====== Text segment ======
The Medley sits somewhere between the Liberty and the Beverly in Piaggio's range (hence the name Medley). It plugs an important hole that had been missing from the line-up, and it was an omission Honda's SH125i was exploiting in the showrooms.
At the launch in Tuscany, a spokesman insisted Piaggio hadn't set out to build an SH125i killer, instead the focus was all in-house. But then he insisted again, and later again, until by the weight of his own protestations I began to suspect Piaggio had set out to build a Honda killer... and from where I'm sitting, it looks like mission accomplished.
The vital statistics that matter in the world of utility scooters aren't torque or horsepower, instead they are on the road price, service-intervals and fuel economy.
Thanks to a combination of Vietnamese production and Piaggio UK's ultra-competitive pricing strategy, the £2,671 Medley 125 comfortably undercuts the £3,199 Honda SH125i.
======
• **Work instructions**
**A.** Retype the stretch of the Medley scooter text from "The vital statistics" through "the £3,199 Honda SH125i.".
**B.** Sum up the Medley scooter text in two sentences.
The rows that follow come from a separate source.
====== Data shown ======
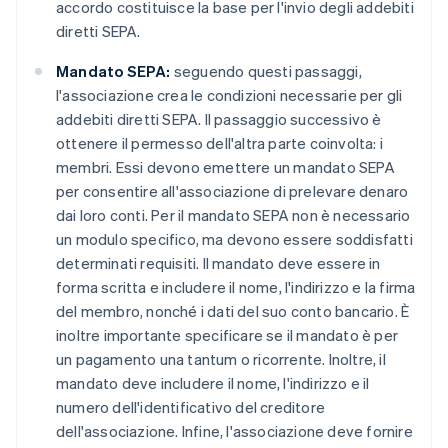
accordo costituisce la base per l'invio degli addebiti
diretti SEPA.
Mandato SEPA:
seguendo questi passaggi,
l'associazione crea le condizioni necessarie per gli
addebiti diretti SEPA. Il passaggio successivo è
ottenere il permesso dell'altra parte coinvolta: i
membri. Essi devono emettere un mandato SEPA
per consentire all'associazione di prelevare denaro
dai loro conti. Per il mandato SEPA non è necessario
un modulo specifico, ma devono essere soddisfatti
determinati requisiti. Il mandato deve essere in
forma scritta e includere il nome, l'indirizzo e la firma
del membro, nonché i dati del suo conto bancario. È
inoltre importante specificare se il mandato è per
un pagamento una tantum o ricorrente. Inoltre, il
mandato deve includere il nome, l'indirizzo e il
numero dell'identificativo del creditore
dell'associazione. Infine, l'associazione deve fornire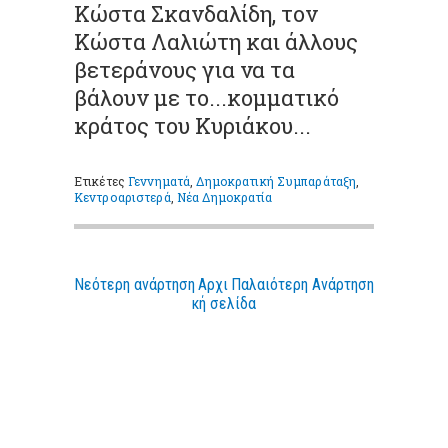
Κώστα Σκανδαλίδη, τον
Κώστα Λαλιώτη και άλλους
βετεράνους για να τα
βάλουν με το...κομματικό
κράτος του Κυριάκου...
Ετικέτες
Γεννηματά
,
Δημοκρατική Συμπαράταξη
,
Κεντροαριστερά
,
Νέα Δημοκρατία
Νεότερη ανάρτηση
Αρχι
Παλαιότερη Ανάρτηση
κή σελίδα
======
====== Data shown ======
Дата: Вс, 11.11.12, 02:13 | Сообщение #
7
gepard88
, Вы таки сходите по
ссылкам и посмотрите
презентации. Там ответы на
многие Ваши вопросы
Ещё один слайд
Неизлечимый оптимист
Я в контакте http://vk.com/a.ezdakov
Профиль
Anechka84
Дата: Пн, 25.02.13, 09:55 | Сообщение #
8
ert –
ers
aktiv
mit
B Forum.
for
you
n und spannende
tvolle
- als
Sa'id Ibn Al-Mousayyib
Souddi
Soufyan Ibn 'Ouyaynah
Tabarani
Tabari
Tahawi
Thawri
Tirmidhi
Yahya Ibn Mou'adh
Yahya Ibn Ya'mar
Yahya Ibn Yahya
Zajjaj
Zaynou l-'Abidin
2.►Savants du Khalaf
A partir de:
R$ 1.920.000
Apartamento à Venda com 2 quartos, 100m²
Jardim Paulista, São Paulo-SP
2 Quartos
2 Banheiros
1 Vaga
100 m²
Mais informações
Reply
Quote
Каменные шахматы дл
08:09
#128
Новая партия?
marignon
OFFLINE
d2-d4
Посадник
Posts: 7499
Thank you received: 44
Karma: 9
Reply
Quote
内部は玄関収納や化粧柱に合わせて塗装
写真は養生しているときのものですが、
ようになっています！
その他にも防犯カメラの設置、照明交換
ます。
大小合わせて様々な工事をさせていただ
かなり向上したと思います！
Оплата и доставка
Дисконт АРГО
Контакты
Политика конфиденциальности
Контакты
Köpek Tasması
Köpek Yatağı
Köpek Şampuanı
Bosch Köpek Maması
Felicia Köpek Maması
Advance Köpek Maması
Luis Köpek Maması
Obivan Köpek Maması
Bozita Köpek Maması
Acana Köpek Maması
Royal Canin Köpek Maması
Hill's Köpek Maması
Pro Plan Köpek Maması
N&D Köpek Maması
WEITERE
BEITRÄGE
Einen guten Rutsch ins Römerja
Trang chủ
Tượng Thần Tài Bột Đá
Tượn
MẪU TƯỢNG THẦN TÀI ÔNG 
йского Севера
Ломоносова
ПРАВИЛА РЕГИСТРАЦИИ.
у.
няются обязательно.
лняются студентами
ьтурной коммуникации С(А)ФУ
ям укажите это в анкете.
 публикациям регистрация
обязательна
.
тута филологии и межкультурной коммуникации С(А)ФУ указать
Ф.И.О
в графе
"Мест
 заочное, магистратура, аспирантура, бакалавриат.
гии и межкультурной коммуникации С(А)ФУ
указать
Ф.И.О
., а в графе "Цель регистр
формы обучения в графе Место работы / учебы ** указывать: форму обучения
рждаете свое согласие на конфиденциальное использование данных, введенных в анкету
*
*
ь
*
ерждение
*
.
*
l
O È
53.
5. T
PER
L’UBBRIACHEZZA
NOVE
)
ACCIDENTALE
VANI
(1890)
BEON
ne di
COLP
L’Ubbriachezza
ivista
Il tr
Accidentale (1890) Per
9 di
======
• **Responses**
**A.**
The vital statistics that matter in the world of utility scooters aren't torque or horsepower, instead they are on the road price, service-intervals and fuel economy.
Thanks to a combination of Vietnamese production and Piaggio UK's ultra-competitive pricing strategy, the £2,671 Medley 125 comfortably undercuts the £3,199 Honda SH125i.

**B.** The Medley fills a gap between Piaggio's Liberty and Beverly that Honda's SH125i had been exploiting, and despite a spokesman's repeated denials, the writer suspects it was built as a Honda killer and judges it a success. For utility scooters, price, service intervals and fuel economy matter most, and at £2,671 the Medley 125 undercuts the £3,199 SH125i.